1.   rund zn. 'zoogdier (Bos taurus)'
categorie:
erfwoord
Onl. (h)rind in de plaatsnaam Hrindsalis 'onbekende plaats bij Gent (Oost-Vlaanderen)' (met een tweede lid zaal) [639, kopie 941; Gysseling 1960]; mnl. rint, rent, runt 'rund' in ein andolihe uan einen rinde 'een runderworst' [1220-40; VMNW], an parden ende renderen 'aan paarden en runderen' [1282-87; VMNW], Den voetruthers do sie ... eyn runt verteert hadde 'de soldaten, nadat ze een rund opgegeten hadden' [1373-76; MNW ruter], die tonghen ... van vijf runderen, runtvleysch [beide 1377-78; MNW].
Bij mnl. rint, rent: os. hrīth; ohd. (h)rind (nhd. Rind); ofri. hrīther (nfri. rier 'vaars'); oe. hrīðer; < pgm. *hrinda-. Bij mnl. runt, ront: mnd. runt, ront; oe. hrȳðer; < pgm. *hrunda-.
Met voltrap resp. nultrap ontwikkeld uit pie. *ḱr(e)n-to-, afleiding van de n-stam *ḱ(e)r-no- 'hoorn', zie hoorn. Verwante woorden met eenzelfde dentaalachtervoegsel zijn er buiten het Germaans niet.
In het Middelnederlands bestonden twee etymologisch verschillende vormen naast elkaar.
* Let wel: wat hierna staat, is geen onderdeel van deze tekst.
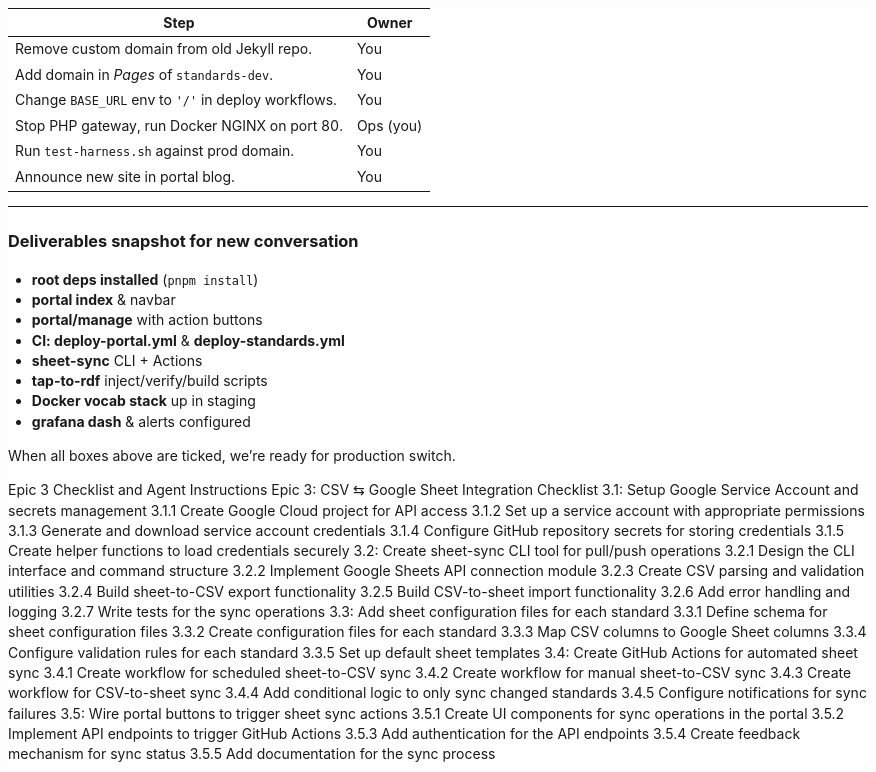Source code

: | Step                                                | Owner     |
| --------------------------------------------------- | --------- |
| Remove custom domain from old Jekyll repo.          | You       |
| Add domain in *Pages* of `standards-dev`.           | You       |
| Change `BASE_URL` env to `'/'` in deploy workflows. | You       |
| Stop PHP gateway, run Docker NGINX on port 80.      | Ops (you) |
| Run `test-harness.sh` against prod domain.          | You       |
| Announce new site in portal blog.                   | You       |

---

### Deliverables snapshot for new conversation

* **root deps installed** (`pnpm install`)
* **portal index** & navbar
* **portal/manage** with action buttons
* **CI: deploy-portal.yml** & **deploy-standards.yml**
* **sheet-sync** CLI + Actions
* **tap-to-rdf** inject/verify/build scripts
* **Docker vocab stack** up in staging
* **grafana dash** & alerts configured

When all boxes above are ticked, we’re ready for production switch.


Epic 3 Checklist and Agent Instructions
Epic 3: CSV ⇆ Google Sheet Integration Checklist
3.1: Setup Google Service Account and secrets management
3.1.1 Create Google Cloud project for API access
3.1.2 Set up a service account with appropriate permissions
3.1.3 Generate and download service account credentials
3.1.4 Configure GitHub repository secrets for storing credentials
3.1.5 Create helper functions to load credentials securely
3.2: Create sheet-sync CLI tool for pull/push operations
3.2.1 Design the CLI interface and command structure
3.2.2 Implement Google Sheets API connection module
3.2.3 Create CSV parsing and validation utilities
3.2.4 Build sheet-to-CSV export functionality
3.2.5 Build CSV-to-sheet import functionality
3.2.6 Add error handling and logging
3.2.7 Write tests for the sync operations
3.3: Add sheet configuration files for each standard
3.3.1 Define schema for sheet configuration files
3.3.2 Create configuration files for each standard
3.3.3 Map CSV columns to Google Sheet columns
3.3.4 Configure validation rules for each standard
3.3.5 Set up default sheet templates
3.4: Create GitHub Actions for automated sheet sync
3.4.1 Create workflow for scheduled sheet-to-CSV sync
3.4.2 Create workflow for manual sheet-to-CSV sync
3.4.3 Create workflow for CSV-to-sheet sync
3.4.4 Add conditional logic to only sync changed standards
3.4.5 Configure notifications for sync failures
3.5: Wire portal buttons to trigger sheet sync actions
3.5.1 Create UI components for sync operations in the portal
3.5.2 Implement API endpoints to trigger GitHub Actions
3.5.3 Add authentication for the API endpoints
3.5.4 Create feedback mechanism for sync status
3.5.5 Add documentation for the sync process
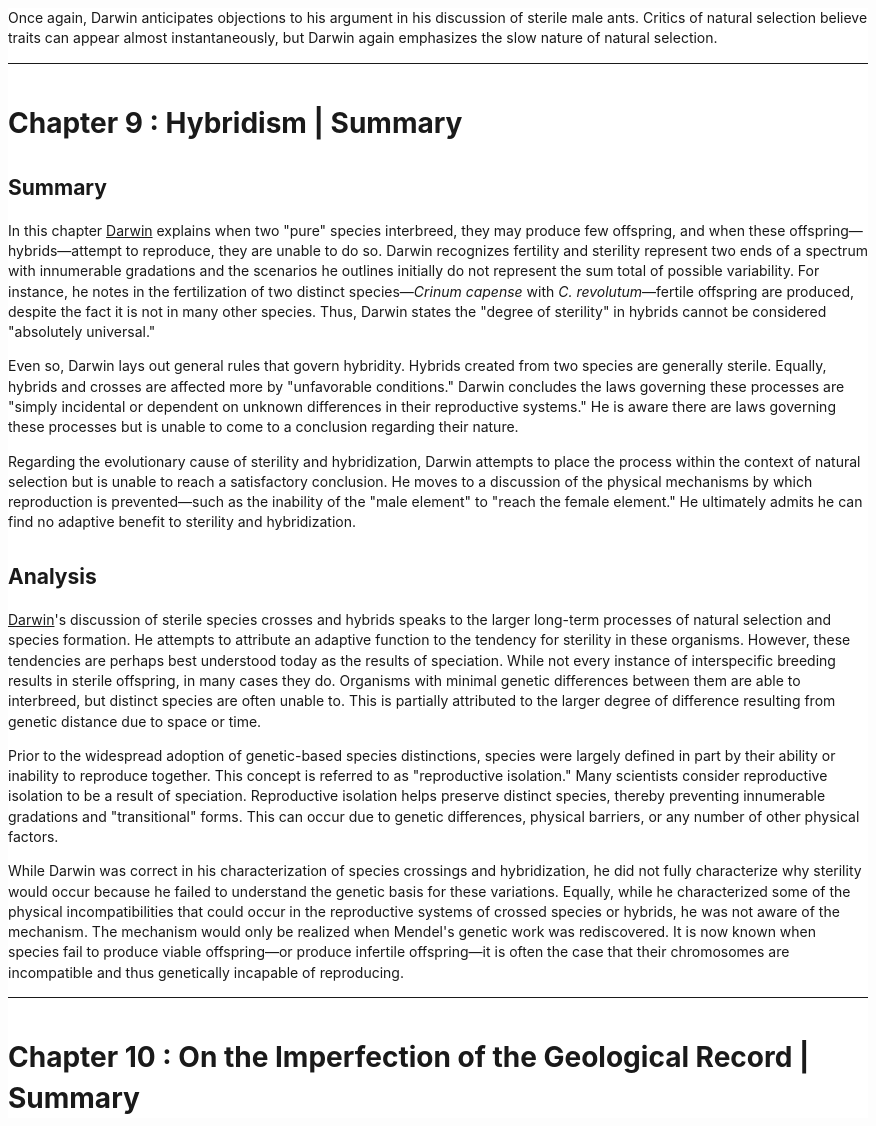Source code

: Once again, Darwin anticipates objections to his argument in his discussion of sterile male ants. Critics of natural selection believe traits can appear almost instantaneously, but Darwin again emphasizes the slow nature of natural selection.

___
# Chapter 9 : Hybridism | Summary

## Summary

In this chapter [Darwin](https://www.coursehero.com/lit/On-the-Origin-of-Species/author/) explains when two "pure" species interbreed, they may produce few offspring, and when these offspring—hybrids—attempt to reproduce, they are unable to do so. Darwin recognizes fertility and sterility represent two ends of a spectrum with innumerable gradations and the scenarios he outlines initially do not represent the sum total of possible variability. For instance, he notes in the fertilization of two distinct species—_Crinum capense_ with _C. revolutum_—fertile offspring are produced, despite the fact it is not in many other species. Thus, Darwin states the "degree of sterility" in hybrids cannot be considered "absolutely universal."

Even so, Darwin lays out general rules that govern hybridity. Hybrids created from two species are generally sterile. Equally, hybrids and crosses are affected more by "unfavorable conditions." Darwin concludes the laws governing these processes are "simply incidental or dependent on unknown differences in their reproductive systems." He is aware there are laws governing these processes but is unable to come to a conclusion regarding their nature.

Regarding the evolutionary cause of sterility and hybridization, Darwin attempts to place the process within the context of natural selection but is unable to reach a satisfactory conclusion. He moves to a discussion of the physical mechanisms by which reproduction is prevented—such as the inability of the "male element" to "reach the female element." He ultimately admits he can find no adaptive benefit to sterility and hybridization.

## Analysis

[Darwin](https://www.coursehero.com/lit/On-the-Origin-of-Species/author/)'s discussion of sterile species crosses and hybrids speaks to the larger long-term processes of natural selection and species formation. He attempts to attribute an adaptive function to the tendency for sterility in these organisms. However, these tendencies are perhaps best understood today as the results of speciation. While not every instance of interspecific breeding results in sterile offspring, in many cases they do. Organisms with minimal genetic differences between them are able to interbreed, but distinct species are often unable to. This is partially attributed to the larger degree of difference resulting from genetic distance due to space or time.

Prior to the widespread adoption of genetic-based species distinctions, species were largely defined in part by their ability or inability to reproduce together. This concept is referred to as "reproductive isolation." Many scientists consider reproductive isolation to be a result of speciation. Reproductive isolation helps preserve distinct species, thereby preventing innumerable gradations and "transitional" forms. This can occur due to genetic differences, physical barriers, or any number of other physical factors.

While Darwin was correct in his characterization of species crossings and hybridization, he did not fully characterize why sterility would occur because he failed to understand the genetic basis for these variations. Equally, while he characterized some of the physical incompatibilities that could occur in the reproductive systems of crossed species or hybrids, he was not aware of the mechanism. The mechanism would only be realized when Mendel's genetic work was rediscovered. It is now known when species fail to produce viable offspring—or produce infertile offspring—it is often the case that their chromosomes are incompatible and thus genetically incapable of reproducing.
___
# Chapter 10 : On the Imperfection of the Geological Record | Summary

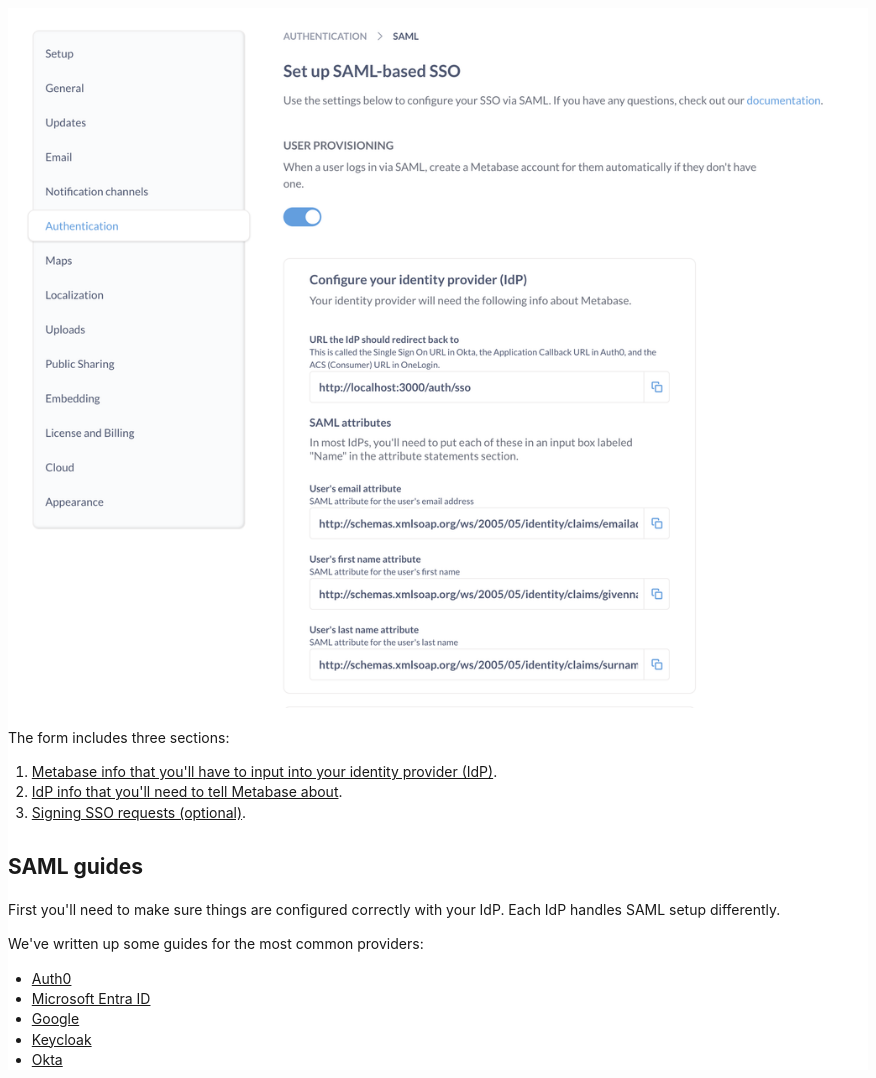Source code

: ![SAML form](images/saml-form.png)

The form includes three sections:

1. [Metabase info that you'll have to input into your identity provider (IdP)](#generic-saml-configuration).
2. [IdP info that you'll need to tell Metabase about](#enabling-saml-authentication-in-metabase).
3. [Signing SSO requests (optional)](#settings-for-signing-sso-requests-optional).

## SAML guides

First you'll need to make sure things are configured correctly with your IdP. Each IdP handles SAML setup differently.

We've written up some guides for the most common providers:

- [Auth0](saml-auth0.md)
- [Microsoft Entra ID](saml-azure.md)
- [Google](saml-google.md)
- [Keycloak](saml-keycloak.md)
- [Okta](saml-okta.md)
Noordoostelijk (o.a. Utrecht, Overijssel) runt en zuidoostelijk (Nederrijn) rint gaan terug op de twee verschillende ablautstrappen in het Proto-Germaans. Ook in het westelijke en zuidwestelijke taalgebied was rint (met nevenvorm rent) de gebruikelijke vorm, maar deze was ontstaan door Noordzee-Germaanse ontronding van runt, zoals westelijk pit bij put. In de standaardtaal is alleen de vorm met -u- overgebleven.
De oorspr. meervoudsvorm is runder (rinder). De meervoudsuitgang -er werd op den duur niet meer herkend, wat leidde tot de nieuwe stapelmeervoudsvormen runders en runderen, zoals dat ook is gebeurd bij kinders en kinderen, zie kind.